*LAVORO RICHIESTO*:
1: Nell'articolo su Cannes 2017, che lavoro fa Misako in Radiance?
2: Ripeti parola per parola il passo dell'articolo su Cannes 2017 che va da "Dopo questo escursus" giù fino a "potrebbe essere assegnato.".

### ARTICOLO

120 battements par minute gode di una regia onesta ed accurata, che attraverso la bellissima e toccante storia d’amore tra Sean (l’altro candidato al Premio per l’Interpretazione Maschile Nahuel Pèrez Biscayart) e Nathan (Arnaud Valois), non solo fa finalmente luce sulla concreta possibilità di una relazione tra sierodiscordanti, ma rappresenta nel dettaglio il calvario personale di un malato di AIDS. Il nostro Grand Prix.
Radiance (Hikari), di Naomi Kawase
Naomi Kawase mette in scena un dramma delicato ed etereo sul tema della possibilità di compensarsi attraverso quella forma di amore che non invade ma sostiene, che in Radiance vede la bellissima Misako (Ayame Misaki), una scrittrice di film per non vedenti, imparare gradualmente a raccontare senza suggerire, lasciando che Nakamori (Masatoshi Nagase) un fotografo affetto da una progressiva cecità, possa continuare a costruire il suo mondo senza il sostegno della vista. Un’opera che è insieme grande storia d’amore e omaggio all’arte cinematografica, rappresentata come una forma di speranza in grado di portare il luoghi fisici e mentali altrimenti irraggiungibili. La nostra miglior sceneggiatura.
Cannes 2017 – I peggiori film in concorso
Senza voler rigirare il dito nella piaga, riassumiamo brevemente quali sono i film che abbiamo meno apprezzato: su tutti spicca Rodin, di Jacques Doillon, inutile e faticoso biopic sulla vita del celebre pittore e scultore, purtroppo molto meno interessante delle sue opere (almeno a giudicare dal modo in cui è stata narrata). È poi il turno di Jupiter’s Moon di Kornél Mundruczo, sconclusionato dramma sovrannaturale che vede un giovane immigrato acquisire il potere di elevarsi dopo essere stato colpito da un colpo d’arma da fuoco nel tentativo di raggiungere l’Europa.
E quindi? Suggestioni registiche raffinate per un film che sembra non sapere dove andare a parare (o non se ne preoccupa). Concludiamo il libro nero con un insolito pari merito che ha però in comune lo strafare: si tratta di L’amant Double, di François Ozon e The Killing of a Sacred Deer di Yorgos Lanthimos, due opere in cui l’esibizionismo registico è notevolmente sfuggito di mano rendendo tali pellicole piuttosto indigeste. Peccato.
Cannes 2017 – Chi vincerà la Palma d’Oro?
Dopo questo escursus fra i film che abbiamo amato di più e apprezzato di meno, concludiamo con un pronostico che tenga conto dell’andamento di Cannes, un Festival in cui il premio spesso rispecchia considerazioni tecnico-qualitative che prescindono dal potenziale di intrattenimento del film.
Palma d’Oro: Loveless (Palma del cuore)/ a Gentle Creature (Palma possibile): il film di Sergei Loznitsa, per quanto complesso, ha tutte le carte in regola per ambire al premio principale: regia accurata ed originale, tematica sociale importante, ottima attrice protagonista. Un primo premio in cui non speriamo ma che – realisticamente – potrebbe essere assegnato.

######
### DATI RACCOLTI

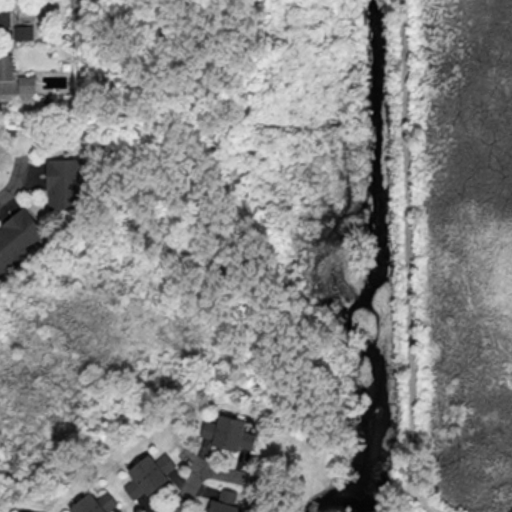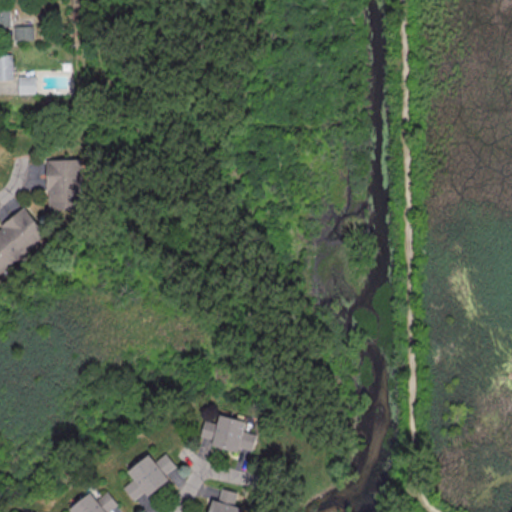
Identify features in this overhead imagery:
building: (4, 13)
building: (27, 32)
building: (7, 66)
building: (29, 84)
building: (67, 183)
road: (14, 189)
building: (20, 237)
park: (431, 251)
road: (409, 259)
building: (231, 432)
building: (153, 475)
road: (189, 490)
building: (229, 501)
building: (98, 503)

######

*RISPOSTE COMPLETE*:
1: È una scrittrice di film per non vedenti.

2:
Dopo questo escursus fra i film che abbiamo amato di più e apprezzato di meno, concludiamo con un pronostico che tenga conto dell’andamento di Cannes, un Festival in cui il premio spesso rispecchia considerazioni tecnico-qualitative che prescindono dal potenziale di intrattenimento del film.
Palma d’Oro: Loveless (Palma del cuore)/ a Gentle Creature (Palma possibile): il film di Sergei Loznitsa, per quanto complesso, ha tutte le carte in regola per ambire al premio principale: regia accurata ed originale, tematica sociale importante, ottima attrice protagonista. Un primo premio in cui non speriamo ma che – realisticamente – potrebbe essere assegnato.